Issues moving objects with a trail with slight change

So I've been trying to modify my code a bit, and I'm just so confused about why my code is going from completely working from one way to doing something completely different with such a minor change. I've been debugging this and changing very minor things, but yet when I make the change, the trail clumps up instead of keeping its distance.

Objective: I'm trying to figure out why a minor change is clumping up the trail instead of keeping its distance.

Here is where the player is moving before the minor code change and this works perfectly.
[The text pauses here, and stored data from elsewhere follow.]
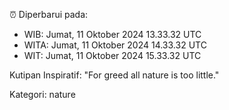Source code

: ⏰ Diperbarui pada:
- WIB: Jumat, 11 Oktober 2024 13.33.32 UTC
- WITA: Jumat, 11 Oktober 2024 14.33.32 UTC
- WIT: Jumat, 11 Oktober 2024 15.33.32 UTC

Kutipan Inspiratif:
"For greed all nature is too little."


Kategori: nature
public void Move(int delta){
    float moveSpeed = playerSpeed * delta;
    if(IsMoving() && 
            (player.get(0).getX() == playerDest.get(0).getX()) &&
            (player.get(0).getY() == playerDest.get(0).getY())){
        for(int i = 1; i < getSize(); i++){
            if(playerDest.get(i).getX() != player.get(i-1).getX()){
                playerDest.get(i).setX(player.get(i - 1).getX());
            }
            else if(playerDest.get(i).getY() != player.get(i-1).getY()){
                playerDest.get(i).setY(player.get(i - 1).getY());
            }
        }

        if(left){
            playerDest.get(0).setX(player.get(0).getX() - blockSize);
        }
        else if(right){
            playerDest.get(0).setX(player.get(0).getX() + blockSize);
        }
        else if(up){
            playerDest.get(0).setY(player.get(0).getY() - blockSize);
        }
        else if(down){
            playerDest.get(0).setY(player.get(0).getY() + blockSize);
        }
    }
    else{
        for(int i = 0; i < getSize(); i++){
            if(up || down){
                if(player.get(i).getX() != playerDest.get(i).getX()){
                    player.get(i).setX(player.get(i).getX() + MoveDirection(playerDest.get(i).getX(), player.get(i).getX(), moveSpeed));
                }
                else if(player.get(i).getY() != playerDest.get(i).getY()){
                    player.get(i).setY(player.get(i).getY() + MoveDirection(playerDest.get(i).getY(), player.get(i).getY(), moveSpeed));
                }
            }
            else if(right || left){
                if(player.get(i).getY() != playerDest.get(i).getY()){
                    player.get(i).setY(player.get(i).getY() + MoveDirection(playerDest.get(i).getY(), player.get(i).getY(), moveSpeed));
                }
                else if(player.get(i).getX() != playerDest.get(i).getX()){
                    player.get(i).setX(player.get(i).getX() + MoveDirection(playerDest.get(i).getX(), player.get(i).getX(), moveSpeed));
                }
            }

    private float MoveDirection(float to, float from, float moveSpeed){
        if(to - from > 0){
            return 1;
        }
        else if(to - from < 0){
            return -1;
        }
        else{
            return 0;
        }
    }

Now the minor change to this is within the MoveDirection() method and readjusting the distance. This is just to add in a variable of movement speeds.

        if(left){
            playerDest.get(0).setX(player.get(0).getX() - moveSpeed);
        }
        else if(right){
            playerDest.get(0).setX(player.get(0).getX() + moveSpeed);
        }
        else if(up){
            playerDest.get(0).setY(player.get(0).getY() - moveSpeed);
        }
        else if(down){
            playerDest.get(0).setY(player.get(0).getY() + moveSpeed);
        }

private float MoveDirection(float to, float from, float moveSpeed){
    return Integer.signum((int)to - (int) from) * moveSpeed;
}

Why am I making a minor change to the way the player moves? Depending on how fast the game is refreshing, I need to use that as a value. Hence the variable delta and float moveSpeed;

I just don't understand why that minor change is making my trail clump up and not following its directions... I've been trying different ways for hours now. Any help is greatly appreciated!

Thank you!

The cast to int ( (int)to - (int) from ) is your big change. It rounds to and from down to integral numbers, then calculates their difference and only then calls signum. This is very different from your previous code where you calculated differences as floating point numbers and then checked for > 0 or < 0 , without any cast to integral numbers.

Example:

to = 0.9
from = 0.2

This would result in

Integer.signum(0 - 0) * moveSpeed

, which always evaluates to 0.

Try java.lang.Math.signum(to - from) * moveSpeed instead. This works with floats.